There should be end-to-end supply chain maps for critical diagnostic equipment, and they should be available, and the independent sector should be allowed to participate. The seventh recommendation is a register of firms able to switch their production to produce ventilators, to produce diagnostic PCRs, rapidly from equipment used for something else, but they could just move into respiratory viruses, if there was another pandemic, for example.

Recommendation 8: key assets including ventilators, and personal protective equipment. We should know that. Of course, this is a reflection of operation CIGNUS, the imaginary exercise in 2016 that showed the NHS would fail in a fictional pandemic, this was of the flu, and it failed miserably, and no one took any action. And then we came to the real scenario in 2020. And action had to be taken, but it wasn't that great.


And then the final recommendation, recommendation 9, is that NHS England and the digital arm of the NHS, NHSX, should adopt a 'scan for safety' programme. In other words, everything we do in the NHS should be coded onto a computer. And the simplest way is to have some sort of barcode on everything you have: a piece of equipment; every blood taken has a barcode, blood taken date, time and everything, logged onto the computer. So using big data, you can see the total activity of what's going on in a hospital, in a region, in the country as a whole.

More Reports

So will this make a difference? Probably not. There'll be lots of reports like this. I'm sure NHS England will be looking at them. The real problem, as far as I can see it, is the intense politicisation of health care in the UK. Not so in other countries. But here, we really love the NHS. We love the concept of fairness, of universality.

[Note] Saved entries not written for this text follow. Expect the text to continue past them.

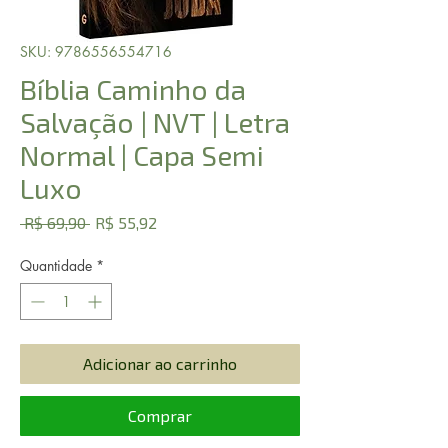
SKU: 9786556554716
Bíblia Caminho da
Salvação | NVT | Letra
Normal | Capa Semi
Luxo
Preço
Preço
 R$ 69,90 
R$ 55,92
normal
promocional
Quantidade
*
Adicionar ao carrinho
Comprar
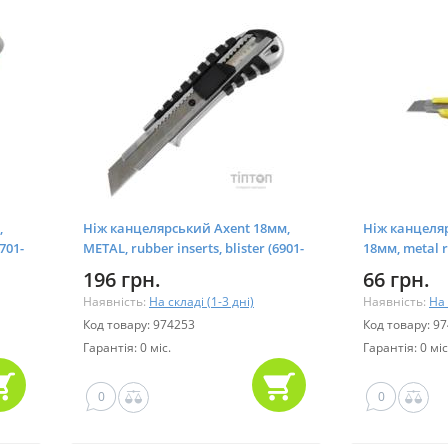
,
Ніж канцелярський Axent 18мм,
Ніж канцеляр
701-
METAL, rubber inserts, blister (6901-
18мм, metal r
А)
02)
196 грн.
66 грн.
Наявність:
На складі (1-3 дні)
Наявність:
На 
Код товару: 974253
Код товару: 9
Гарантія: 0 міс.
Гарантія: 0 міс
0
0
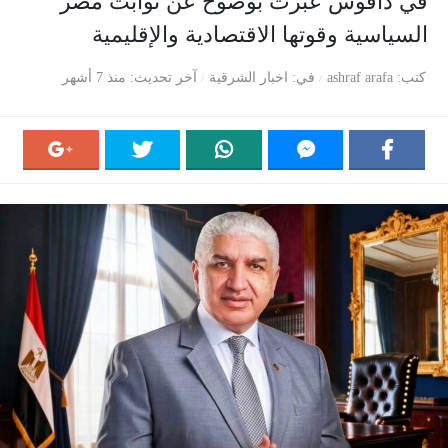
في دافوس عبّرت بوضوح عن ثوابت مصر
السياسية وقوتها الاقتصادية والإقليمية
كتب
ashraf arafa
في
اخبار الشرقية
آخر تحديث
منذ 7 أشهر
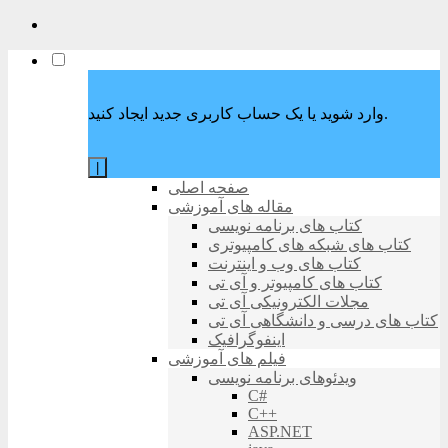
وارد شوید یا یک حساب کاربری جدید ایجاد کنید.
|
صفحه اصلی
مقاله های آموزشی
کتاب های برنامه نویسی
کتاب های شبکه های کامپیوتری
کتاب های وب و اینترنت
کتاب های کامپیوتر و آی تی
مجلات الکترونیکی آی تی
کتاب های درسی و دانشگاهی آی تی
اینفوگرافیک
فیلم های آموزشی
ویدئوهای برنامه نویسی
C#
C++
ASP.NET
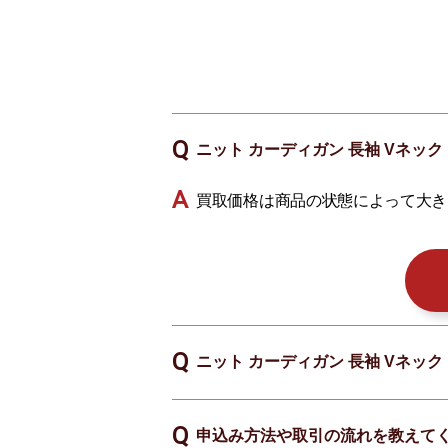
ニット カーディガン 長袖 Vネック 
買取価格は商品の状態によって大き
ニット カーディガン 長袖 Vネック 
申込み方法や取引の流れを教えて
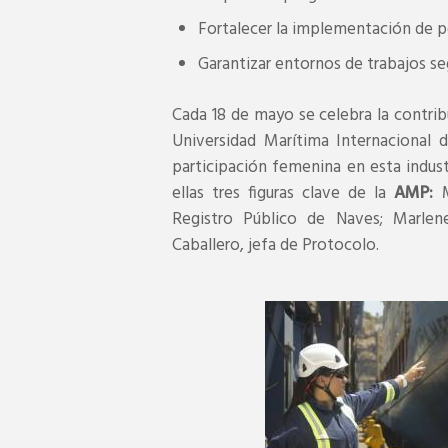
Fortalecer la implementación de po
Garantizar entornos de trabajos se
Cada 18 de mayo se celebra la contrib
Universidad Marítima Internacional 
participación femenina en esta indust
ellas tres figuras clave de la
AMP:
M
Registro Público de Naves; Marlene
Caballero, jefa de Protocolo.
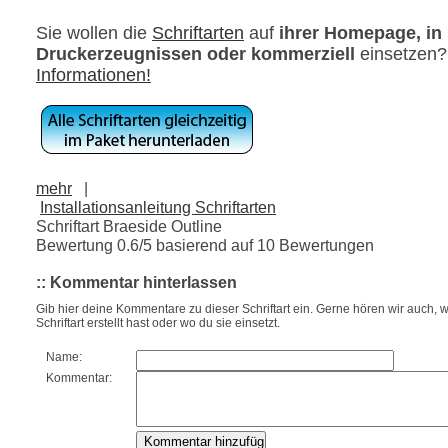
Sie wollen die
Schriftarten
auf
ihrer Homepage, in
Druckerzeugnissen oder kommerziell
einsetzen
Informationen!
mehr
|
Installationsanleitung Schriftarten
Schriftart Braeside Outline
Bewertung
0.6
/5 basierend auf
10
Bewertungen
:: Kommentar hinterlassen
Gib hier deine Kommentare zu dieser Schriftart ein. Gerne hören wir auch, w
Schriftart erstellt hast oder wo du sie einsetzt.
Name:
Kommentar:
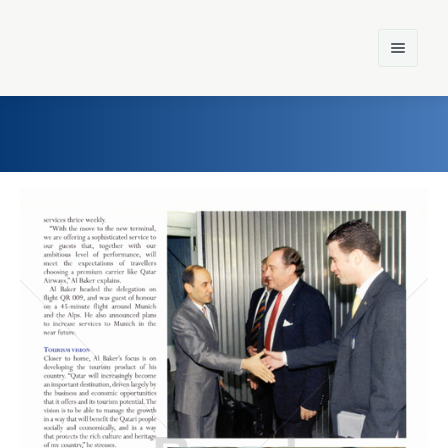
Home
Einst und Heute
Marken
Konzerne
Epoche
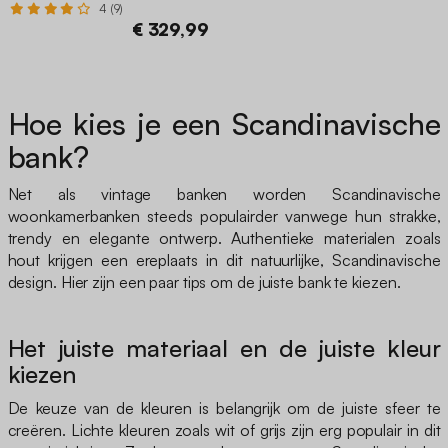
4 (9)
€ 329,99
Hoe kies je een Scandinavische
bank?
Net als vintage banken worden Scandinavische
woonkamerbanken steeds populairder vanwege hun strakke,
trendy en elegante ontwerp. Authentieke materialen zoals
hout krijgen een ereplaats in dit natuurlijke, Scandinavische
design. Hier zijn een paar tips om de juiste bank te kiezen.
Het juiste materiaal en de juiste kleur
kiezen
De keuze van de kleuren is belangrijk om de juiste sfeer te
creëren. Lichte kleuren zoals wit of grijs zijn erg populair in dit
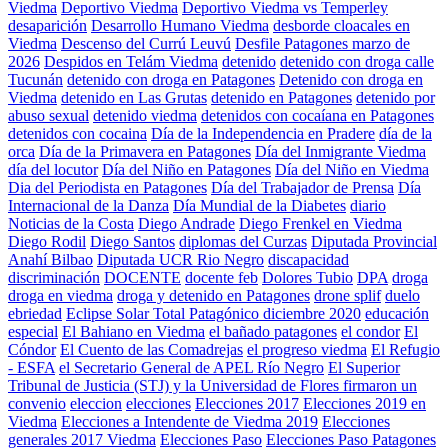
Viedma
Deportivo Viedma
Deportivo Viedma vs Temperley
desaparición
Desarrollo Humano Viedma
desborde cloacales en
Viedma
Descenso del Currú Leuvú
Desfile Patagones marzo de
2026
Despidos en Telám Viedma
detenido
detenido con droga calle
Tucunán
detenido con droga en Patagones
Detenido con droga en
Viedma
detenido en Las Grutas
detenido en Patagones
detenido por
abuso sexual
detenido viedma
detenidos con cocaíana en Patagones
detenidos con cocaina
Día de la Independencia en Pradere
día de la
orca
Día de la Primavera en Patagones
Día del Inmigrante Viedma
día del locutor
Día del Niño en Patagones
Día del Niño en Viedma
Dia del Periodista en Patagones
Día del Trabajador de Prensa
Día
Internacional de la Danza
Día Mundial de la Diabetes
diario
Noticias de la Costa
Diego Andrade
Diego Frenkel en Viedma
Diego Rodil
Diego Santos
diplomas del Curzas
Diputada Provincial
Anahí Bilbao
Diputada UCR Rio Negro
discapacidad
discriminación
DOCENTE
docente feb
Dolores Tubio
DPA
droga
droga en viedma
droga y detenido en Patagones
drone splif
duelo
ebriedad
Eclipse Solar Total Patagónico diciembre 2020
educación
especial
El Bahiano en Viedma
el bañado patagones
el condor
El
Cóndor
El Cuento de las Comadrejas
el progreso viedma
El Refugio
- ESFA
el Secretario General de APEL Río Negro
El Superior
Tribunal de Justicia (STJ) y la Universidad de Flores firmaron un
convenio
eleccion
elecciones
Elecciones 2017
Elecciones 2019 en
Viedma
Elecciones a Intendente de Viedma 2019
Elecciones
generales 2017 Viedma
Elecciones Paso
Elecciones Paso Patagones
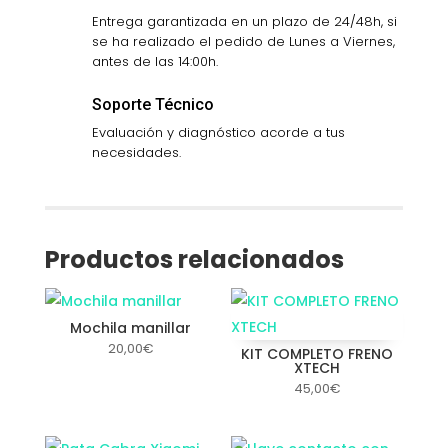
Entrega garantizada en un plazo de 24/48h, si
se ha realizado el pedido de Lunes a Viernes,
antes de las 14:00h.
Soporte Técnico
Evaluación y diagnóstico acorde a tus
necesidades.
Productos relacionados
Mochila manillar
20,00
€
KIT COMPLETO FRENO
XTECH
45,00
€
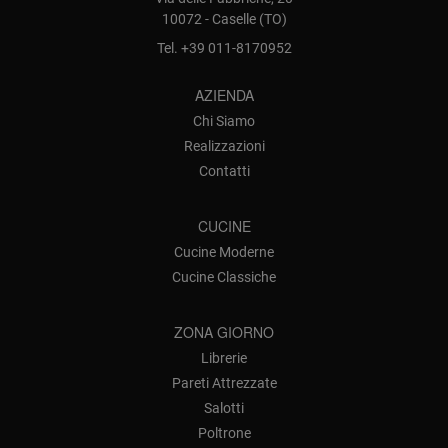
10072 - Caselle (TO)
Tel.
+39 011-8170952
AZIENDA
Chi Siamo
Realizzazioni
Contatti
CUCINE
Cucine Moderne
Cucine Classiche
ZONA GIORNO
Librerie
Pareti Attrezzate
Salotti
Poltrone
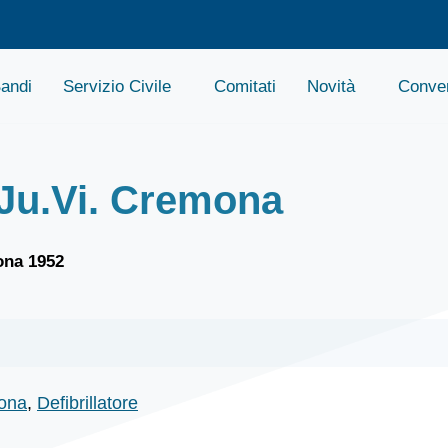
andi
Servizio Civile
Comitati
Novità
Conven
a Ju.Vi. Cremona
mona 1952
ona
,
Defibrillatore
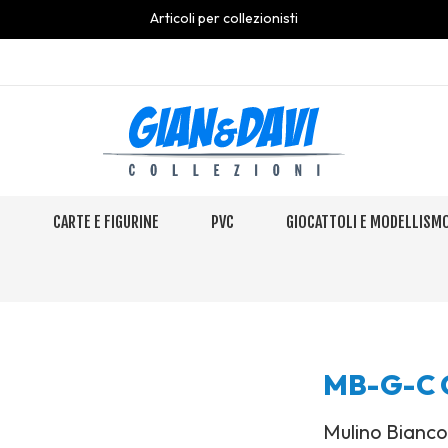
Articoli per collezionisti
S
CARTE E FIGURINE
PVC
GIOCATTOLI E MODELLISM
MB-G-C C
Mulino Bianc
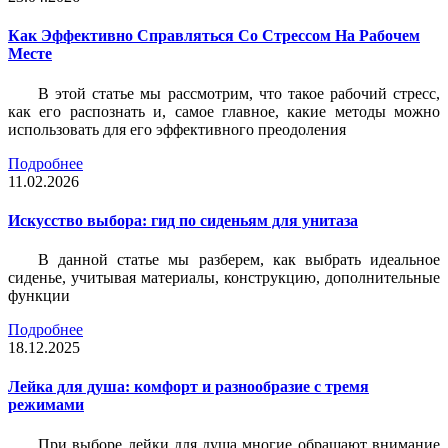
Как Эффективно Справляться Со Стрессом На Рабочем
Месте
В этой статье мы рассмотрим, что такое рабочий стресс,
как его распознать и, самое главное, какие методы можно
использовать для его эффективного преодоления
Подробнее
11.02.2026
Искусство выбора: гид по сиденьям для унитаза
В данной статье мы разберем, как выбрать идеальное
сиденье, учитывая материалы, конструкцию, дополнительные
функции
Подробнее
18.12.2025
Лейка для душа: комфорт и разнообразие с тремя
режимами
При выборе лейки для душа многие обращают внимание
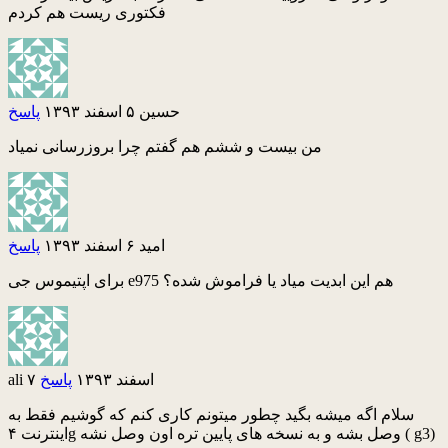
فکتوری ریست هم کردم
حسین
۵ اسفند ۱۳۹۳
پاسخ
من بیست و ششم هم گفتم چرا بروزرسانی نمیاد
امید
۶ اسفند ۱۳۹۳
پاسخ
برای اپتیموس جی e975 هم این ابدیت میاد یا فراموش شده؟
۷ اسفند ۱۳۹۳
پاسخ
ali
سلام اگه میشه بگید چطور میتونم کاری کنم که گوشیم فقط به
اینترنت ۴g وصل بشه و به نسخه های پایین تره اون وصل نشه ( g3)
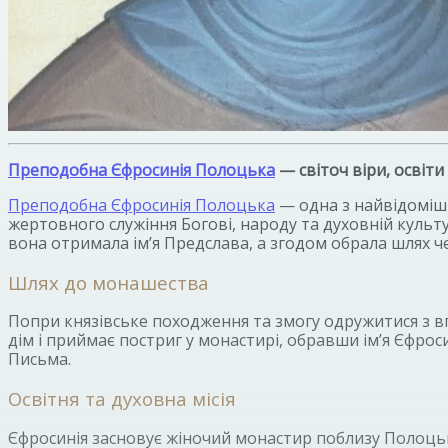
Преподобна Єфросинія Полоцька
— світоч віри, освіти
Преподобна Єфросинія Полоцька
— одна з найвідоміши
жертовного служіння Богові, народу та духовній культур
вона отримала ім’я Предслава, а згодом обрала шлях 
Шлях до монашества
Попри князівське походження та змогу одружитися з в
дім і приймає постриг у монастирі, обравши ім’я Єфр
Письма.
Освітня та духовна місія
Єфросинія засновує жіночий монастир поблизу Полоцьк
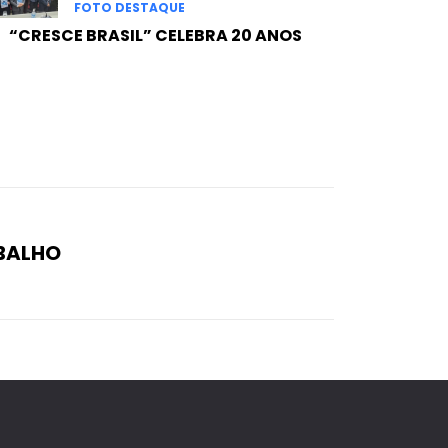
FOTO DESTAQUE
“CRESCE BRASIL” CELEBRA 20 ANOS
BALHO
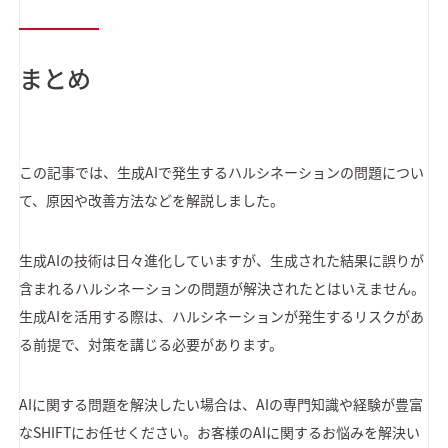
まとめ
この記事では、生成AIで発生するハルシネーションの問題につい
て、原因や改善方法などを解説しました。
生成AIの技術は日々進化していますが、生成された結果に誤りが
含まれるハルシネーションの問題が解決されたとはいえません。
生成AIを活用する際は、ハルシネーションが発生するリスクがあ
る前提で、対策を講じる必要があります。
AIに関する問題を解決したい場合は、AIの専門知識や経験が豊富
なSHIFTにお任せください。お客様のAIに関するお悩みを解決い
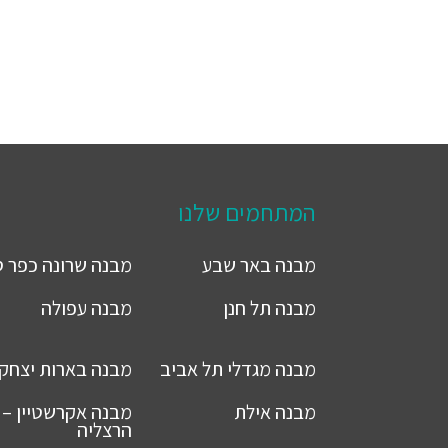
המתחמים שלנו
מבנה
באר שבע
מבנה
שרונה כפר 
מבנה
תל חנן
מבנה
עפולה
מבנה
מגדלי תל אביב
מבנה
בארות יצחק
מבנה
אילת
מבנה
אקרשטיין –
הרצליה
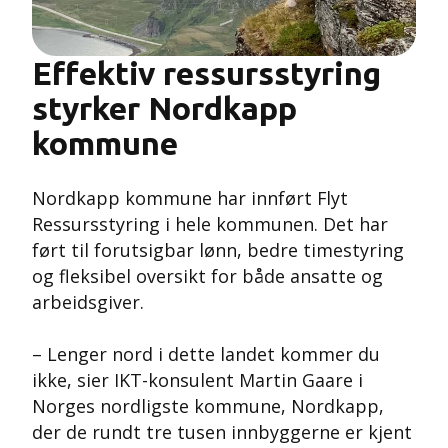
Effektiv ressursstyring
styrker Nordkapp
kommune
Nordkapp kommune har innført Flyt
Ressursstyring i hele kommunen. Det har
ført til forutsigbar lønn, bedre timestyring
og fleksibel oversikt for både ansatte og
arbeidsgiver.
– Lenger nord i dette landet kommer du
ikke, sier IKT-konsulent Martin Gaare i
Norges nordligste kommune, Nordkapp,
der de rundt tre tusen innbyggerne er kjent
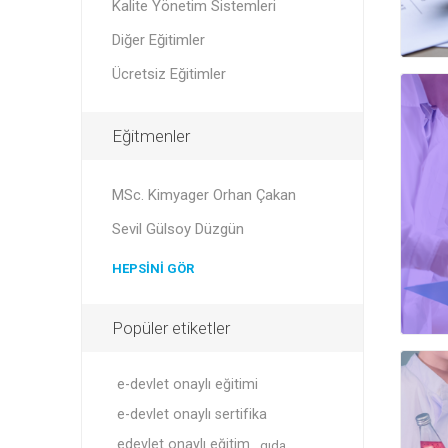
Kalite Yönetim Sistemleri
Diğer Eğitimler
Ücretsiz Eğitimler
Eğitmenler
MSc. Kimyager Orhan Çakan
Sevil Gülsoy Düzgün
HEPSINI GÖR
Popüler etiketler
e-devlet onaylı eğitimi
e-devlet onaylı sertifika
edevlet onaylı eğitim
gıda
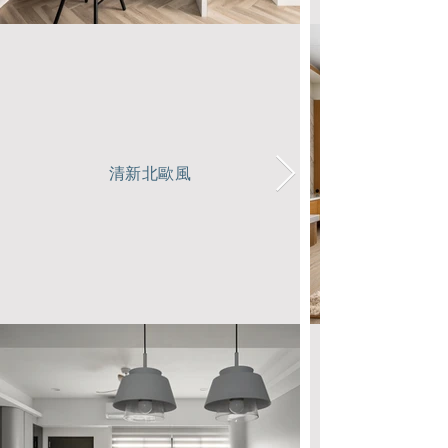
清新北歐風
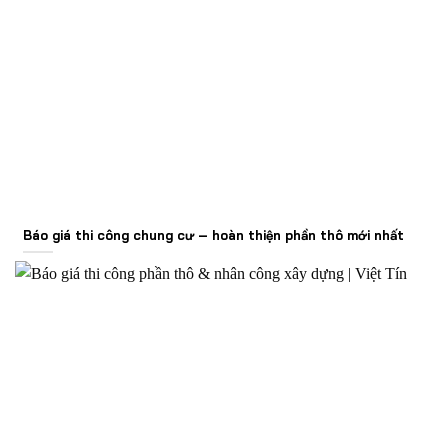
Báo giá thi công chung cư – hoàn thiện phần thô mới nhất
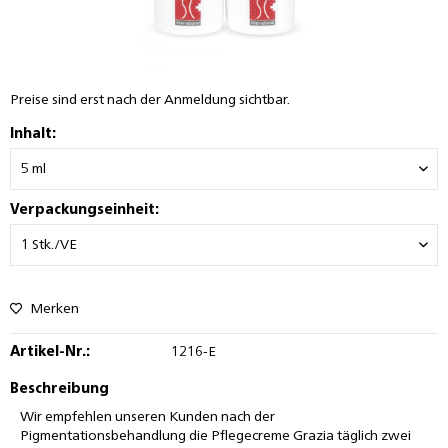
Preise sind erst nach der Anmeldung sichtbar.
Inhalt:
Verpackungseinheit:
Merken
Artikel-Nr.:
1216-E
Beschreibung
Wir empfehlen unseren Kunden nach der
Pigmentationsbehandlung die Pflegecreme Grazia täglich zwei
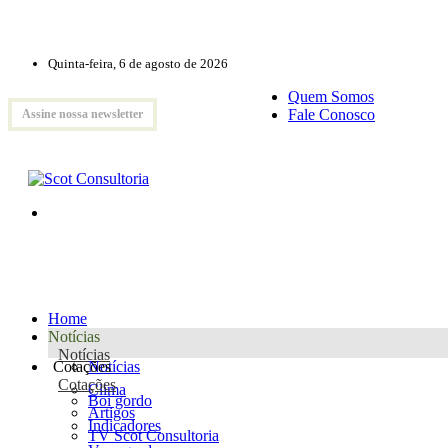
Quinta-feira, 6 de agosto de 2026
Quem Somos
Fale Conosco
Assine nossa newsletter
Home
Notícias
Notícias
Cotações
Notícias
Cotações
Clima
Boi gordo
Artigos
Indicadores
TV Scot Consultoria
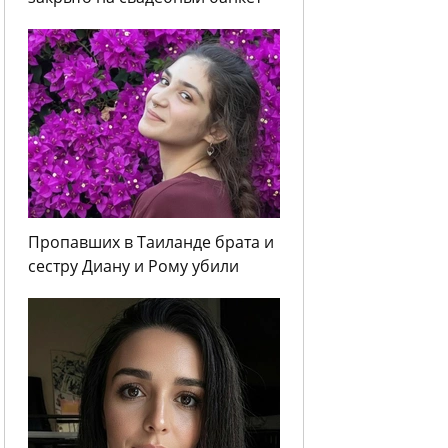
Пропавших в Таиланде брата и
сестру Диану и Рому убили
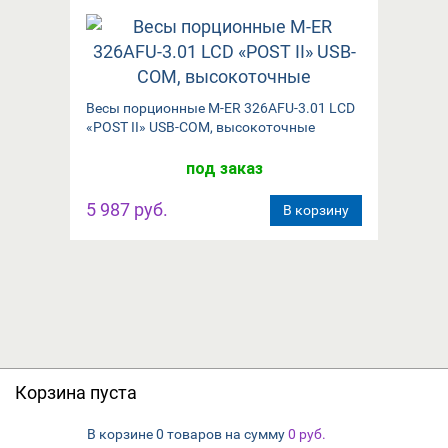
Весы порционные M-ER 326AFU-3.01 LCD
«POST II» USB-COM, высокоточные
под заказ
5 987 руб.
В корзину
Корзина пуста
В корзине
на сумму
0 товаров
0
руб.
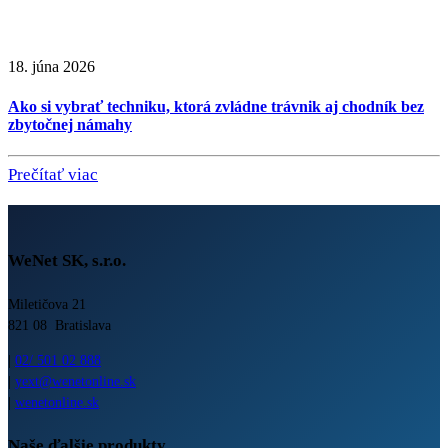
18. júna 2026
Ako si vybrať techniku, ktorá zvládne trávnik aj chodník bez
zbytočnej námahy
Prečítať viac
WeNet SK, s.r.o.
Miletičova 21
821 08 Bratislava
|
02/ 501 02 888
|
yext@wenetonline.sk
|
wenetonline.sk
Naše ďalšie produkty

But of course, there are other ways to universal care, other than a publicly-driven service. It can be partly private, partly public, and the funding can come from a mix of tax, of insurance and paid co-payment by patients.

So what does the future really hold for us? Well, I suspect we've got to get out of COVID without any juggling with the structure of the NHS.

That will take at least a year. Once that's over, then I think it's time to think again about how we structure things, and to deal with the thorny problem of people like me, people of my age, they're going to be quite demanding customers from whatever health system emerges in the future.

So a nice report, but it asks a lot of questions without necessarily providing the solutions.

The solutions are in our hands, and we've got to get there somehow for the benefit of all future patients.

Thank you very much, delighted to hear your views.